ECLAC’s Executive Secretary specified that in the region, only 4% of urban solid waste is recycled on average, in contrast to developed countries, where the rate is around 20%.
“The majority of existing initiatives in the region are associated with traditional waste management and they must have a more comprehensive vision that would enable addressing, to a larger extent, the aspects and sectors involved in the circular economy. A mechanism for strengthening the circular economy lies in the laws of Extended Producer Responsibility, which extends to the post-consumer stage of a product’s life cycle. This implies that manufacturers and importers take responsibility for collecting their products once their useful life has ended,” she explained.
Finally, Alicia Bárcena stressed that moving towards greater incorporation of the circular economy in the region requires making changes to public policies, regulation, management systems, public finances, investment, financing systems and capacities in all countries.

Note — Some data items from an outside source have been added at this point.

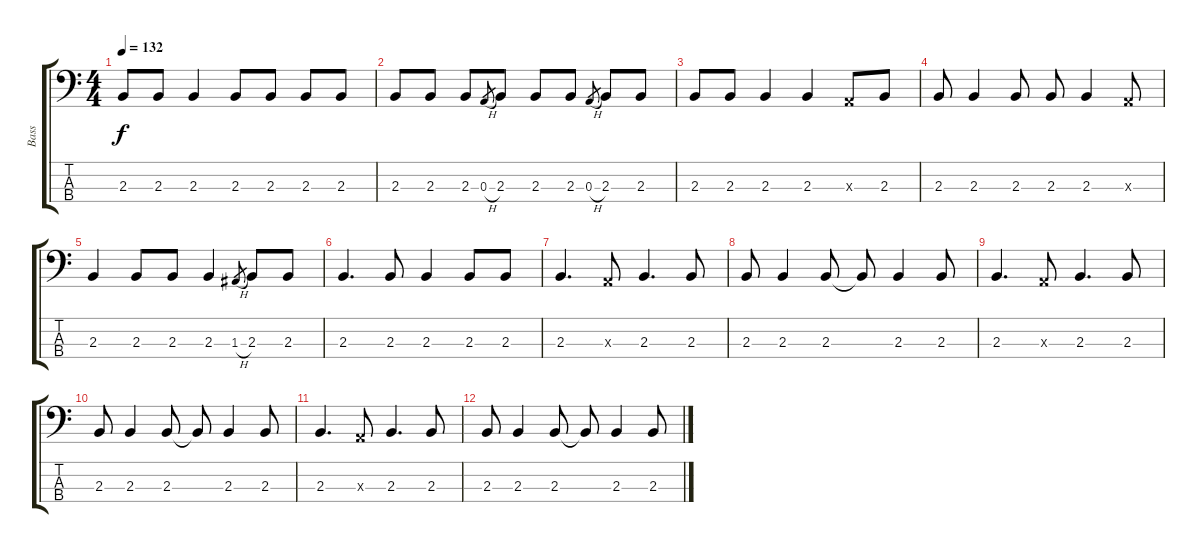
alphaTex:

\track ("Bass" "Bass") {instrument electricbasspick}
\staff {score tabs}
\tuning (G2 D2 A1 E1) {hide}
\ts (4 4)
\tempo 132
\clef f4
\ks c
2.3.8{dy f} 2.3.8 2.3.4 2.3.8 2.3.8 2.3.8 2.3.8 |
2.3.8 2.3.8 2.3.8 0.3{h}.8{gr} 2.3.8 2.3.8 2.3.8 0.3{h}.8{gr} 2.3.8 2.3.8 |
2.3.8 2.3.8 2.3.4 2.3.4 0.3{x}.8 2.3.8 |
2.3.8 2.3.4 2.3.8 2.3.8 2.3.4 0.3{x}.8 |
2.3.4 2.3.8 2.3.8 2.3.4 1.3{h}.8{gr} 2.3.8 2.3.8 |
2.3.4{d} 2.3.8 2.3.4 2.3.8 2.3.8 |
2.3.4{d} 0.3{x}.8 2.3.4{d} 2.3.8 |
2.3.8 2.3.4 2.3.8 2.3{t}.8 2.3.4 2.3.8 |
2.3.4{d} 0.3{x}.8 2.3.4{d} 2.3.8 |
2.3.8{volume 0} 2.3.4 2.3.8 2.3{t}.8 2.3.4 2.3.8 |
2.3.4{d} 0.3{x}.8 2.3.4{d} 2.3.8 |
2.3.8 2.3.4 2.3.8 2.3{t}.8 2.3.4 2.3.8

“All the stages must be addressed: that of production, consumption, and final waste disposal. If Latin America and the Caribbean’s waste and recycling sector were developed to become a key sector, and had a municipal waste recycling rate equivalent to that of Germany, it could contribute to a green economic reactivation: nearly 450,000 stable jobs would be created and the region’s GDP would increase by 0.35%,” she emphasized.
“We are convinced that the benefits of the circular economy are not just economic, but also social and environmental,” she concluded.